Andando por el camino, muchas veces tropezamos por causa de impedimentos leves que nos encontramos, baches que se posan por las sendas del destino los cuales podemos evitar siendo inteligentes o caer con todo y aún así levantarnos y seguir.
Esos tropiezos siempre enseñan algo, es lo que nos gusta llamar "experiencias". Todas esas anécdotas que se quedan guardadas en el librito de los recuerdos.
Pero existe un tipo de socavón que nos busca, que nos elimina de raíz la opción de evitarlo. Materialicemos estos detalles en factores de la vida real, personas que no conocen los límites, apartados del sublime frenesí de la paz y sólo están puestos en la tierra para molestar.

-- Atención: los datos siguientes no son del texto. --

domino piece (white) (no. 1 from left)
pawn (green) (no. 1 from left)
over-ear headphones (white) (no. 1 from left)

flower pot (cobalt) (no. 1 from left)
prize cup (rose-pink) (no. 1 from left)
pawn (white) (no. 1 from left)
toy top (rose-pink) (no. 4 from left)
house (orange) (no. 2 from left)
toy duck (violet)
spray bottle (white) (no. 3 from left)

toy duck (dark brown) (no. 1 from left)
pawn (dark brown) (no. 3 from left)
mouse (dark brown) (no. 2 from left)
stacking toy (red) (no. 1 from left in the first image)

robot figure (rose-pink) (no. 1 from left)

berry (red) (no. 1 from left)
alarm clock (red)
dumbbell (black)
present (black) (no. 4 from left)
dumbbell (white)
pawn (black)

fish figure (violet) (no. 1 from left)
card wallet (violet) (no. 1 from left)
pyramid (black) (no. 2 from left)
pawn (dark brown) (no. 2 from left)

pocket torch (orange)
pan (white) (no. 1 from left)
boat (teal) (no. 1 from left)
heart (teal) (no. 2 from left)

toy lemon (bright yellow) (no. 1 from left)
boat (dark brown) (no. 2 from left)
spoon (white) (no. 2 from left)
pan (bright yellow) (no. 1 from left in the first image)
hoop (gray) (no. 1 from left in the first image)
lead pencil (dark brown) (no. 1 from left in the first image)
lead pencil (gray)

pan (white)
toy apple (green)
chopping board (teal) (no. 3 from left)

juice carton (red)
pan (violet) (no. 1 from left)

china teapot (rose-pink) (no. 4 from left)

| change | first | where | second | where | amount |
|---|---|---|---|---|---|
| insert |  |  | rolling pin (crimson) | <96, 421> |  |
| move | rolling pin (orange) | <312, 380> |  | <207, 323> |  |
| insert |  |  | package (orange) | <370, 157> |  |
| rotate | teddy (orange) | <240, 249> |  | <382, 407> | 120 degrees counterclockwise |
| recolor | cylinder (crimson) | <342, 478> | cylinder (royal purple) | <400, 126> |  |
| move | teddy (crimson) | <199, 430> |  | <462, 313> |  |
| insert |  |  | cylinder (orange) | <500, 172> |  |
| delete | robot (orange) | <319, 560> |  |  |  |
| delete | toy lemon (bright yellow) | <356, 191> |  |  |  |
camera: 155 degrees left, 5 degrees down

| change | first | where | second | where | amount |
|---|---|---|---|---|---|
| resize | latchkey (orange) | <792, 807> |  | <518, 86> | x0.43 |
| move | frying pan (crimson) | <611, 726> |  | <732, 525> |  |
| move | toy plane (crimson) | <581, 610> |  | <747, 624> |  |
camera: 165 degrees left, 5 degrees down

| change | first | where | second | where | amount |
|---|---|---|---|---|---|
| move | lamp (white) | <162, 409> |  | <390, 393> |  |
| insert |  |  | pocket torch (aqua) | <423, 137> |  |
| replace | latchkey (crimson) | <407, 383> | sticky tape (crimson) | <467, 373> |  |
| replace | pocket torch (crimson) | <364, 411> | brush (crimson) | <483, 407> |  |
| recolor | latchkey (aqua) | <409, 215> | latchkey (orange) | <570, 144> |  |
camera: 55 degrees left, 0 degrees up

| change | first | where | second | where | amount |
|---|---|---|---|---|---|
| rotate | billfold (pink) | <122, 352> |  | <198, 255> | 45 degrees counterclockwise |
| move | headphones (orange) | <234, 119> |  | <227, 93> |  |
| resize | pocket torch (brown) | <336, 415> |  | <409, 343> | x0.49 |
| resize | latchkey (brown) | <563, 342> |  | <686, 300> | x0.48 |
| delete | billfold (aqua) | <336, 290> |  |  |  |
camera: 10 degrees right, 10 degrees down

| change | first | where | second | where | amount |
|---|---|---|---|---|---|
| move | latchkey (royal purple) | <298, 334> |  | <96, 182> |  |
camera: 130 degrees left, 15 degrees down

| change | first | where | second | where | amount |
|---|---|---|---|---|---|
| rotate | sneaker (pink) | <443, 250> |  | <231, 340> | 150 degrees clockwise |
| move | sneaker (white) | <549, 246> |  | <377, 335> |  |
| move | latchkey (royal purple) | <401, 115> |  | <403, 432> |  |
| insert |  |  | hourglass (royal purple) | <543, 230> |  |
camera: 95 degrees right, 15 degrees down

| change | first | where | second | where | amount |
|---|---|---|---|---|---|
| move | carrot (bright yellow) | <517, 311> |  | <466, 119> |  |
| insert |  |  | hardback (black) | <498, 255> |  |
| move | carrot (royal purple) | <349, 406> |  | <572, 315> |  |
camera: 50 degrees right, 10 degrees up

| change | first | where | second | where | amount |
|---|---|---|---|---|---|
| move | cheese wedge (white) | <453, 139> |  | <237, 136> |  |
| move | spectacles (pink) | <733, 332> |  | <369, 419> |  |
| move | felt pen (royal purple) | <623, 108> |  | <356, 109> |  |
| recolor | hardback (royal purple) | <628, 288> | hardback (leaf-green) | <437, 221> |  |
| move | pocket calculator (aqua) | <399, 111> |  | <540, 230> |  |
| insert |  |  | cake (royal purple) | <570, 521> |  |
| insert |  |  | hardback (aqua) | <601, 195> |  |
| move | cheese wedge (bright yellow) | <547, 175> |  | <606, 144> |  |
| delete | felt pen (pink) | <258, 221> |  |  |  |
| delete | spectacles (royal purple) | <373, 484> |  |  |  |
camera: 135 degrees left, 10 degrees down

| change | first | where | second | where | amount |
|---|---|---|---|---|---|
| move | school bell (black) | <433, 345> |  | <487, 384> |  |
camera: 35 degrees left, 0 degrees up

Hace poco, divagando como siempre, plasmé en el etéreo espacio de 140 caracteres que ofrece twitter lo siguiente: "Algunos imbéciles solo aprenden a los golpes, y yo tengo un buen par de puños dispuestos a enseñarles". Sí, está algo radical el comentario, pero es una reacción común del cuerpo de un vasallo del gran reino animalia.
¿Qué pasa con aquellos que no conocen siquiera el significado de la palabra "respeto"?
Podemos culpar a los padres por la falta de valores éticos y morales que posee esa persona. O simplemente, tomar la justicia con nuestras manos y de un buen golpe, posicionar pedacitos de respeto en ese lugar donde antes del acertado puñetazo estaban las muelas.
Hay un dicho muy célebre que reza lo siguiente: "Respeta para que te respeten". Algo redundante pero cierto.
Somos seres únicos y cada paso que damos define nuestra historia, no dejemos que terceros afecten el camino, es cuestión de saber dejarlos atrás saboreando el polvo. Aprendamos de Chaucer y hagámonos cargo de esos bandidos dejándolos desnudos por la eternidad para que el mundo se burle de estos mientras los años sigan haciendo montones en los almacenes de la historia.
"Deja que los perros ladren Sancho, es señal de que avanzamos" - Una variante de la famosa frase de Don Quijote de la Mancha. Hasta Cervantes, en el Siglo de Oro español sabía que los terceros no son más que escombros, burros tercos que se aparecen de vez en cuando en el camino y en nosotros está aleccionarlos.
¿Cómo? Pues, cada quien es dueño de sus acciones y decisiones. Podemos dejarlos ladrar, mirar a otro lado y seguir caminando; destruiurlos en ficción o dependiendo de la terquedad del ser y las circunstancias del estrés padecido, acercarnos a los extremos de la sociedad y brincar la frontera al mundo animal y enseñar con gritos, pies y puños aquellas instrucciones claves que muchos necesitan.